We think the indie minyan is a major formative trend in Judaism.
It is time to admit that a new social network model is taking shape for the theology and sociology of judaism and nothing will stop it.
And that is okay because we don't need a single unitary religion called Judaism. We have tribalism that unites us. We have a few big symbols and stories and books that we agree upon (Israel, Holocaust, the Bible). We share a common calendar (holidays). We have a shared layer of our religion that defines our borders and the the gross shapes of our religion.
And then clearly we have agreed to break up into smaller groups. While that has always been a fact of Jewish organizational life, facebook and linked in have taught us how easy and attractive it can be to form communities.
The advent of fresh new Judaisms organized around strong social networks, that is essentially what is happening in the indie minyan phenomenon. A self organizing membership arises by the forces of common bonding. like ideas, like ages, like families, close proximities, socio-economic ties.
In the previous go around at the end of the 20th century, within Orthodoxy a trend like this was called shtibilization. Because of that in Teaneck we have little shuls within big shuls, and we have the proto-social network minyanim like Davar, a basement minyan of several intellectuals and others who like to be among scholars.
Now moreso in the Conservative and Reform context we have the next century's version, and it is called the indies. It is a strong trend, it has real social legs and it has unbelievable technology to support it - all the new mechanisms of social networking.
Yes we think the big capital J Judaism will survive this new self-organizing realignment of Judaism. While other religions don't all have the binding tribal element - and it makes it harder to view the contours of what links together the networks of friends, we have that, i.e., the Jewbook technology - the tribal friending that keeps the entire agglomeration of social networks together and functioning.

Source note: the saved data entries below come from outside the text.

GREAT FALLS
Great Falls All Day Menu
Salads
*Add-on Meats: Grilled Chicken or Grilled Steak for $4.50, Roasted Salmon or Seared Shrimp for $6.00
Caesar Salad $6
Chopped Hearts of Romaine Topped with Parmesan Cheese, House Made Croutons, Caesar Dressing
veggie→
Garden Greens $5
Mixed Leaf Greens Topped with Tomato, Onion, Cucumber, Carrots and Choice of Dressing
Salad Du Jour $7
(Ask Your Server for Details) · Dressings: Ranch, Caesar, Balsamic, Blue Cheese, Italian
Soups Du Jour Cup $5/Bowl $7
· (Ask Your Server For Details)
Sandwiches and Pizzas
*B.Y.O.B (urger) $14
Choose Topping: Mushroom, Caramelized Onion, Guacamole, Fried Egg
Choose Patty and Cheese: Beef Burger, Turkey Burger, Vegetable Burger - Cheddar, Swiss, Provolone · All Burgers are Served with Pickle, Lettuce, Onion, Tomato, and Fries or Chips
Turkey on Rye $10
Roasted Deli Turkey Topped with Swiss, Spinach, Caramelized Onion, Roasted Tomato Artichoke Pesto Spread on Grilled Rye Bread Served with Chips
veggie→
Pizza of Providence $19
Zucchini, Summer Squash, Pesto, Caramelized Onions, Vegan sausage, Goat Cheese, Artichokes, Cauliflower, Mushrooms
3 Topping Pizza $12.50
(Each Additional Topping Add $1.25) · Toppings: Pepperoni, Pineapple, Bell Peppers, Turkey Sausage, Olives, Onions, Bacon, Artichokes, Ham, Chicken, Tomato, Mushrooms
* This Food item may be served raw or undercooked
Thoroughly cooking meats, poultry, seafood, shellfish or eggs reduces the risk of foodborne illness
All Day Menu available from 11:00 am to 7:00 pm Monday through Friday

And last year, here is what we said about this important book:
The book is an olio of materials about alternative minyanim, their practices and communities. It shows both how much has been accomplished in the "building vibrant" new synagogues and also leaves it clear that this is just the beginning of the current generation's reinvention of Judaism.
Will this crop of young and energetic entrepreneurs build lasting Jewish ventures? The Jewish spiritual world is a tough marketplace to compete in even though there is no substantive competition. The American Jewish pie is small and shrinking and a growing number of professionals are staking their claims. Institutionalized religious agencies are not about to roll over and let what they see as the flavor of the month march in and eat their lunch.
The difference this time around first will be books like this one that create a sense of shared community across many communities. And of course the subversive-constructive ease of sharing audio, video and written materials on the web is the other factor whose full impact is as yet not known.